In The Stiansen-OBOS Judgment (Rt 1992 p 1110), the Supreme Court stated that the builder could not be completely free to reject a price offer from the contractor. The existing contract documents were deemed to obligate the builder to loyally assess the price offer, and a breach of these conditions could lead to liability.
Selsbakkhøgda Housing Cooperative (Rt 1995 p 543) is in the same vein, where the Supreme Court recognized the possibility that a contractor could claim compensation for their unmet expectation of receiving further work.
Nordic Examples
The first Supreme Court decision in Scandinavian law to impose pre-contractual liability is the Swedish Colombia Case (NJA 1963 p 105). The case concerned a person who, in reliance on a misleading statement about employment, resigned from their job in Sweden and traveled to Colombia. When necessary clearance for the employment could not be obtained, the company was held liable for the expenses incurred by the individual.
When Does Pre-contractual Liability Arise?

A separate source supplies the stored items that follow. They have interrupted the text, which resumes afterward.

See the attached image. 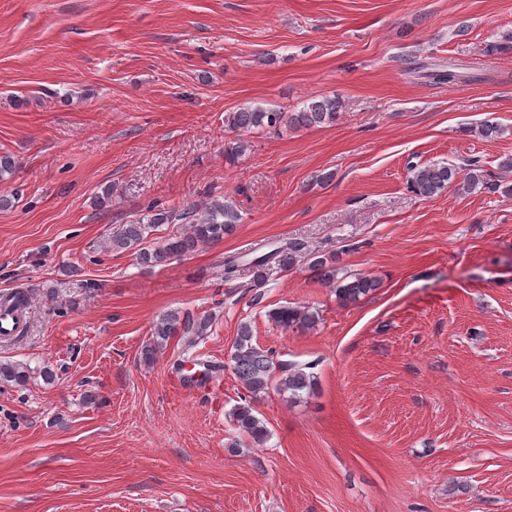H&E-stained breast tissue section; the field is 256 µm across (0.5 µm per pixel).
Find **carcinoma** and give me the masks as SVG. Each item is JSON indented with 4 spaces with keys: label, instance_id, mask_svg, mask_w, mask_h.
<instances>
[{
    "label": "carcinoma",
    "instance_id": "cac0c4a2",
    "mask_svg": "<svg viewBox=\"0 0 512 512\" xmlns=\"http://www.w3.org/2000/svg\"><path fill=\"white\" fill-rule=\"evenodd\" d=\"M341 102L336 98L322 97L308 103L298 112H281L261 106H244L224 114V127L233 132L300 129L329 124L336 121ZM477 131L486 141H494L503 134L502 127L489 119L482 121ZM410 187L417 195L432 198L451 186L469 191L482 186L490 191L499 189L491 182L486 171L476 163L456 167L444 163L411 166ZM241 221L238 208L219 199L202 206L192 205L182 209L152 204L146 212L118 226L106 243L112 252L131 251L138 264L154 268L174 257L194 252L198 247L215 244L235 231ZM183 224L185 228L172 230L156 238L154 232L164 225ZM270 250L258 255L251 250L252 258L245 253L224 256V281L241 278L244 272L252 273L246 288L263 287L270 272L286 271L302 262L325 285L332 288L336 300L343 306L352 305L370 296L381 287V280L372 275H357L351 278L339 276V256L322 253L309 248L298 239H283L269 244ZM272 320L283 329L310 331L316 329L320 317L307 306H287L271 311ZM211 319L196 317L189 312L171 311L153 321L150 338L142 349L144 363L151 364L175 336H191L198 339L208 335ZM230 367L240 385L250 398L234 406L229 419L238 434L231 447H246L260 444L268 437L265 422L256 415L253 398L268 392L272 387L280 392L288 391L294 396L316 387V377L310 372L312 363L279 360L274 353L253 342V333L246 322L240 324L230 352ZM29 379V368L25 364L0 362V384L23 385Z\"/></svg>",
    "mask_w": 512,
    "mask_h": 512
}]
</instances>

Requirement for Disloyalty
A leading viewpoint is that disloyal behavior must be present before liability arises – it is the abuse that is reacted against. This aligns with the fact that liability is an exception to the general rule of non-liability.
How far the negotiations have progressed also plays a role. The closer one is to an agreement, the more likely loyalty obligations and thus liability arise.
Categories of Liability Cases
Several situations can be identified where pre-contractual liability may be relevant:
Conditions at the Start of Negotiations: If a party has information about conditions that directly impact the likelihood of an agreement being reached, there may be a duty to inform the opposing party. Lack of information can lead to liability for all expenses incurred by the opposing party during the negotiation period.
Conditions During the Negotiation Process: If a negotiating party chooses a strategy of "protracted engagement" by demanding costly investigations to neutralize the opposing party while awaiting better offers from others, this can be disloyal and lead to liability.
Continuation of Futile Negotiations: If a party becomes aware that further negotiations are futile, for example, because they have decided to enter into an agreement with another party, it may trigger liability if they continue negotiations without disclosing this.
Parallel Negotiations: Whether conducting parallel negotiations with multiple parties can incur liability depends on industry practice. The general rule is that parallel negotiations do not trigger pre-contractual liability.
Letters of Intent and Loyalty Duty
The fact that the parties have entered into a letter of intent is not, in itself, decisive for liability to arise. What matters is whether the negotiations have progressed to the point where it is justified for one party to take into account the interests of the other.
In practice, the conclusion of a letter of intent often indicates that the parties have established certain lines of loyalty between them. Liability associated with letters of intent can have a deterrent effect: It signals that one cannot freely negotiate to obtain information about a business, only to break off negotiations and exploit the information for one's own purposes.
Concluding Remarks
Pre-contractual liability serves as an important "safety valve" in Norwegian contract law. Although the general rule remains that each party bears the risk of their own costs in negotiations that do not succeed, disloyal conduct can trigger liability for the negative contractual interest.
For commercial actors, it may be advisable to enter into confidentiality agreements prior to contract negotiations to prevent problems related to the use of sensitive information.
Pre-contractual liability is rooted in the principle of loyalty and represents a reasonable balance between the parties' interests: Freedom to negotiate combined with responsibility for disloyal behavior.